Work request:
Count the lines in the material below that contain the string "Filosofia", matching case exactly. Reply with the number only.

Supplied data:
____

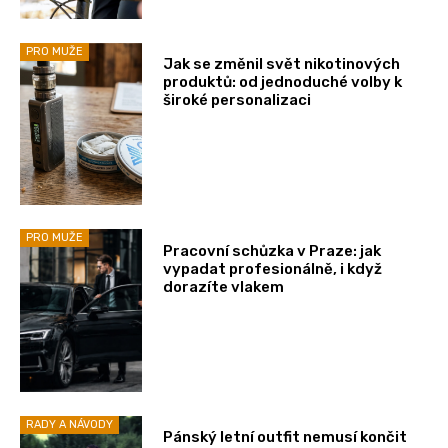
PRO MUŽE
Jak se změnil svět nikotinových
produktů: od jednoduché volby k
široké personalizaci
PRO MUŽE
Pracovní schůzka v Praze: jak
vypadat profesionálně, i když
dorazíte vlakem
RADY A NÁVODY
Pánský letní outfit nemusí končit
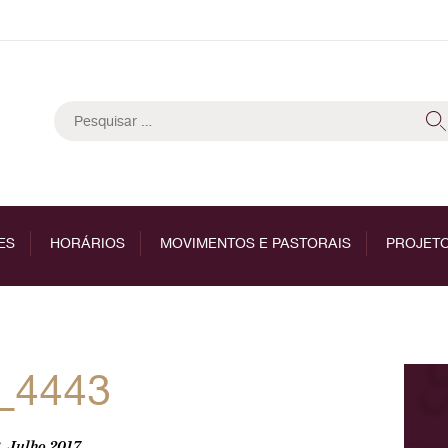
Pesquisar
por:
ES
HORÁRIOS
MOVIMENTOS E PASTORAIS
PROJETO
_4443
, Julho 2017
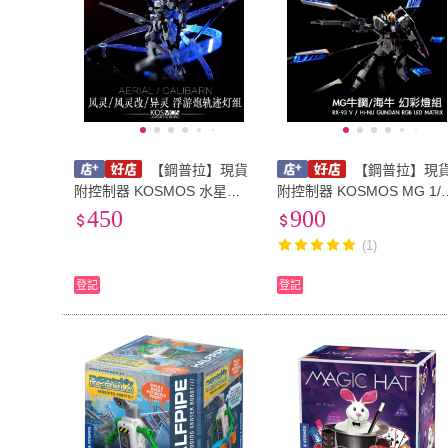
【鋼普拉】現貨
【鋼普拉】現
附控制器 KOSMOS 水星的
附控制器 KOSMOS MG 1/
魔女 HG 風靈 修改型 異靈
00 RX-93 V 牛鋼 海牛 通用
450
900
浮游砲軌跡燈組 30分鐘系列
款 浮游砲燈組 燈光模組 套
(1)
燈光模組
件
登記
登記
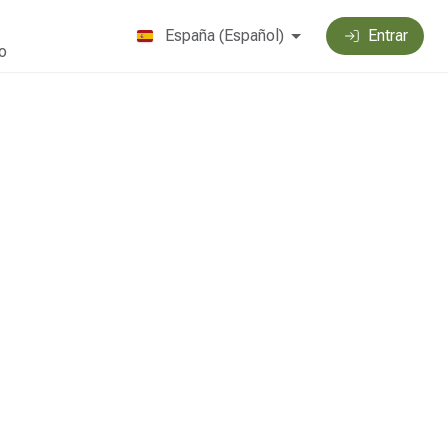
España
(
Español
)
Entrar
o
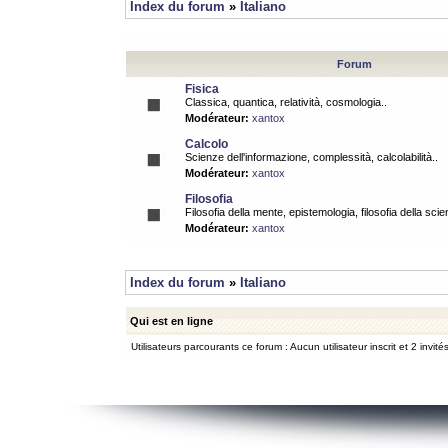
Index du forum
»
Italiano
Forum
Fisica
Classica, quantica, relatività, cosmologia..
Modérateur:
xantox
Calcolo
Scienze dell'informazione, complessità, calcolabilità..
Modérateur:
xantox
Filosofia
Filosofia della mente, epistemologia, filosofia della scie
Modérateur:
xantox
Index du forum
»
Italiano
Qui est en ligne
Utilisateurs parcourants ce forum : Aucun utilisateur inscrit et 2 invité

____

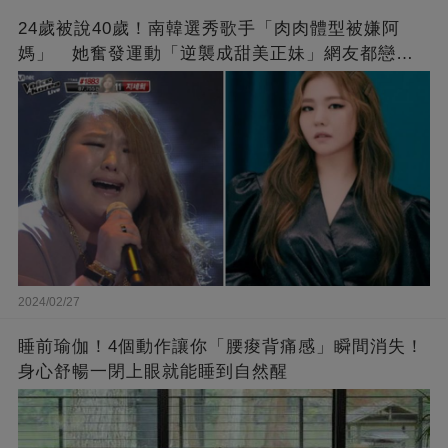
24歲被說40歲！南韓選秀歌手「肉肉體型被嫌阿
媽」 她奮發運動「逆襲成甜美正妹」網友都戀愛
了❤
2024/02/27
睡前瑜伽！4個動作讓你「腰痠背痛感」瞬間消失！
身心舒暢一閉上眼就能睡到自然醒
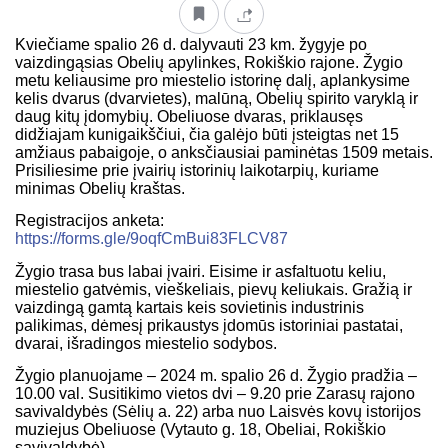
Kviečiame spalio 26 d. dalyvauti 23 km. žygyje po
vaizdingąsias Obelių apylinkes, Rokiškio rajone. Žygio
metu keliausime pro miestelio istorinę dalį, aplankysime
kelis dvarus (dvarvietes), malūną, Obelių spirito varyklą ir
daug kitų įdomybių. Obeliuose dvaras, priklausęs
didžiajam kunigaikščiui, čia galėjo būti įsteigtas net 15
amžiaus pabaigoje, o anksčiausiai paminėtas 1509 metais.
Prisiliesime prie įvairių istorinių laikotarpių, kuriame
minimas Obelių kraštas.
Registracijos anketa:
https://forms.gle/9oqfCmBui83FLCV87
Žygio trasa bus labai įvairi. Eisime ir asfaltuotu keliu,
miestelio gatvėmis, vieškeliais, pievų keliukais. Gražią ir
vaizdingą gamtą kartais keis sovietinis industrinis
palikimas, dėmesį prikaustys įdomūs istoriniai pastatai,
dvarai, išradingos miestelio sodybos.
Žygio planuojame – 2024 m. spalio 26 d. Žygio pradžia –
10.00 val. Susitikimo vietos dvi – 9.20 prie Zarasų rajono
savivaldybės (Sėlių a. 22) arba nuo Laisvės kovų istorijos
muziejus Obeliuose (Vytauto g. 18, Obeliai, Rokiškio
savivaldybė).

____

Solved exercise:
2